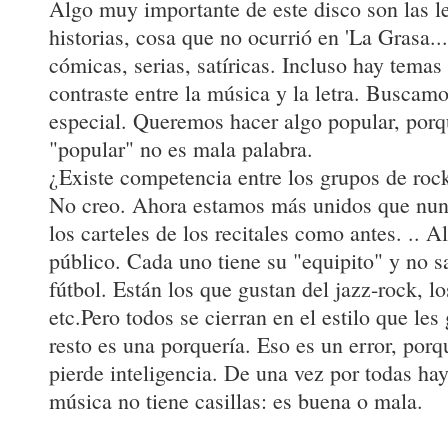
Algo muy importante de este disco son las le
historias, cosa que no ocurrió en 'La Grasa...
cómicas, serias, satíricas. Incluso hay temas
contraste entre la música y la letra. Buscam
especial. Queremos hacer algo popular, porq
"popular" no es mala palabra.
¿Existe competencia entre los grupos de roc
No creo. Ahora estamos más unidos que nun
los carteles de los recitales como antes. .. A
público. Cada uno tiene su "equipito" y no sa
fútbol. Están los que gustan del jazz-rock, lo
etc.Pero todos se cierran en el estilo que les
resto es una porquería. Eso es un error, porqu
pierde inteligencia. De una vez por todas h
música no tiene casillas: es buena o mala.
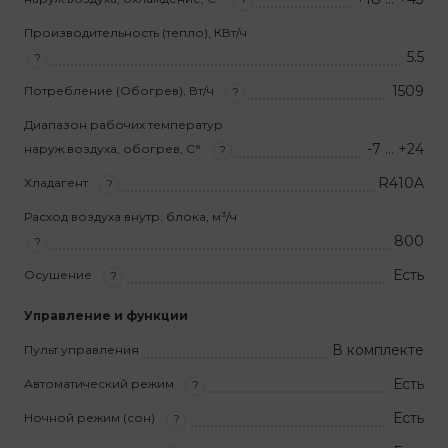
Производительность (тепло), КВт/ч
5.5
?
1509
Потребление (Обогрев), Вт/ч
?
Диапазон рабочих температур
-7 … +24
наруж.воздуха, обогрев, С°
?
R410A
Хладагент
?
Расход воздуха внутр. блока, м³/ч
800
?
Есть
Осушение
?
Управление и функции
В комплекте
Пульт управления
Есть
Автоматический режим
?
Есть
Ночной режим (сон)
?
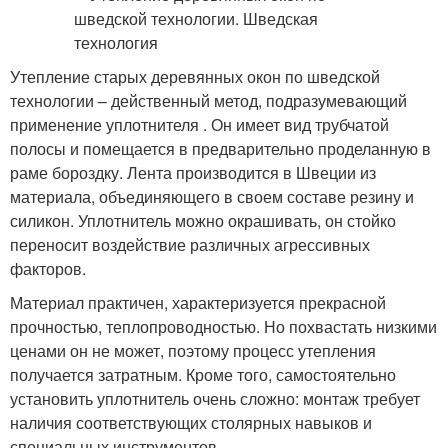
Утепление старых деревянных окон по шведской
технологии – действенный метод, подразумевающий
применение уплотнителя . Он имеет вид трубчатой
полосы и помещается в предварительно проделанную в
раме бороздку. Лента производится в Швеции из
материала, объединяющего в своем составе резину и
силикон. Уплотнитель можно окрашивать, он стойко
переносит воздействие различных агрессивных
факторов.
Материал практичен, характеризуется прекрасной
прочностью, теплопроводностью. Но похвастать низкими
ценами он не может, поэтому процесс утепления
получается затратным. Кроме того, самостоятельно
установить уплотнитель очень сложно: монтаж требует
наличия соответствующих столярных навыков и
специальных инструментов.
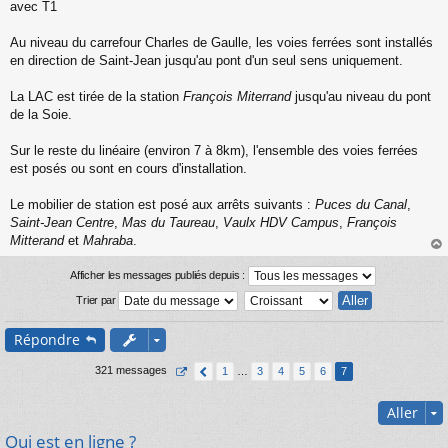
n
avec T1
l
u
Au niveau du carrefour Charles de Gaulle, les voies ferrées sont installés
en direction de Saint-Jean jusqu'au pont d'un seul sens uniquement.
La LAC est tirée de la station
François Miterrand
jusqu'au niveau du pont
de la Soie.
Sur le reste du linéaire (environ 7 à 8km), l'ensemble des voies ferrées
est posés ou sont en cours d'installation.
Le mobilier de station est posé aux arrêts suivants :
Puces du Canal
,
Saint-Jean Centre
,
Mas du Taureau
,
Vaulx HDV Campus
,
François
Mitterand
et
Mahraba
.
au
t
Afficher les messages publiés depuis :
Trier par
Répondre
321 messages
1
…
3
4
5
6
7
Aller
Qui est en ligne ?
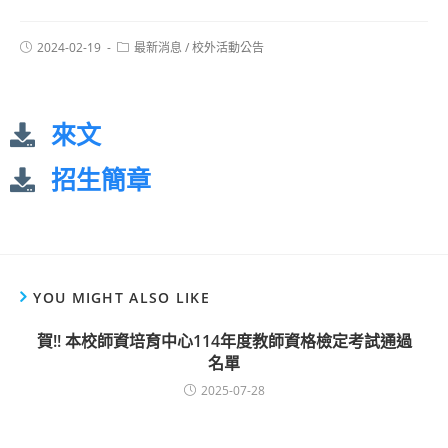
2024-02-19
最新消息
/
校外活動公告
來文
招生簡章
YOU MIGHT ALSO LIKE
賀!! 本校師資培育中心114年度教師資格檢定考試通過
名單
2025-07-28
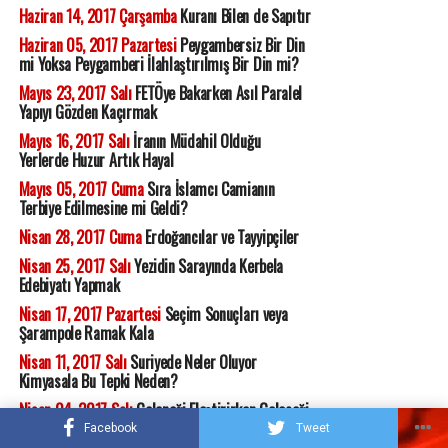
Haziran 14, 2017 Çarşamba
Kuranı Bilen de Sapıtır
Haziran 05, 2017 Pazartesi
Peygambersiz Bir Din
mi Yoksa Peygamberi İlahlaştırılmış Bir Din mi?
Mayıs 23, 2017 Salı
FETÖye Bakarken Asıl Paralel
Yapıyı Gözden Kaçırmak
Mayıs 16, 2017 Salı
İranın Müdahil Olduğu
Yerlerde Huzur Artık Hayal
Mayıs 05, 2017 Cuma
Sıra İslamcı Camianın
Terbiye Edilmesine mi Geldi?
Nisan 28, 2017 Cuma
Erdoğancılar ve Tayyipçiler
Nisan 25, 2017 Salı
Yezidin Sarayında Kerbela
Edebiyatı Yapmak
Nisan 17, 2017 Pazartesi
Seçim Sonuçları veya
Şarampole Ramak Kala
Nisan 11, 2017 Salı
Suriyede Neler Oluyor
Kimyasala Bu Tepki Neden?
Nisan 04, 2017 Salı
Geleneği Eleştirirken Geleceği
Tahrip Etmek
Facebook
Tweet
****
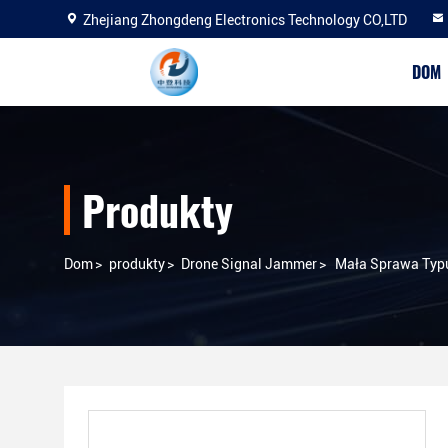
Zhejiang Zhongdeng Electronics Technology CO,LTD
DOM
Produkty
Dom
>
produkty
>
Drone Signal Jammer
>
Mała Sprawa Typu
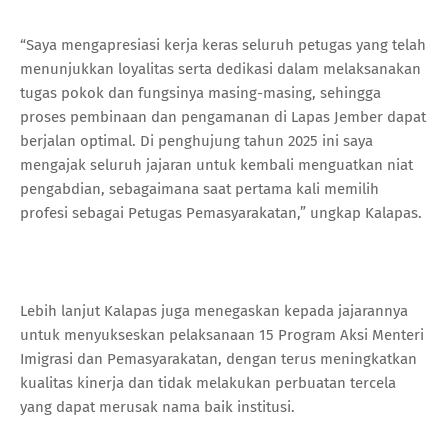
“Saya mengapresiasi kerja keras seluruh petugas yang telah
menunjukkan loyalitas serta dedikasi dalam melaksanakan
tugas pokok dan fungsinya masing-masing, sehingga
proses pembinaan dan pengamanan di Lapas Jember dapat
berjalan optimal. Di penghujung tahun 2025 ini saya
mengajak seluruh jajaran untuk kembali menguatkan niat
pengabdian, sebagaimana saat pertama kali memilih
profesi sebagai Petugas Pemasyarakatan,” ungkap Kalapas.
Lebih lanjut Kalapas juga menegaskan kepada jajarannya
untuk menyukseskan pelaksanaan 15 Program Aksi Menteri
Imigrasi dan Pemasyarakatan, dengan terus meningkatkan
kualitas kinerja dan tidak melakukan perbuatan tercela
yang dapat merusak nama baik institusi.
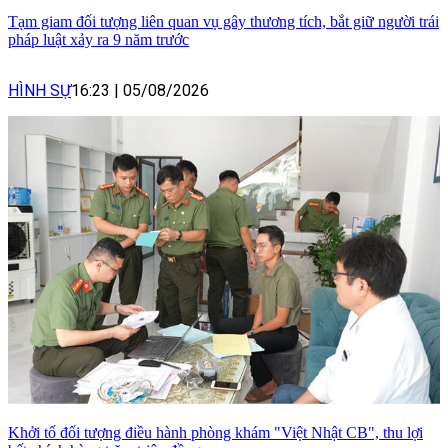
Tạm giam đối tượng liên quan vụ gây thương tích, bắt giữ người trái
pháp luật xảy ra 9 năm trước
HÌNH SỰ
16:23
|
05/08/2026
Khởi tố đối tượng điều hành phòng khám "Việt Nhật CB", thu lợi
****
→ **Job**
Across the listing above, state how many lines include the word "voies", with nothing but the number in reply.

→ **Written solution**
2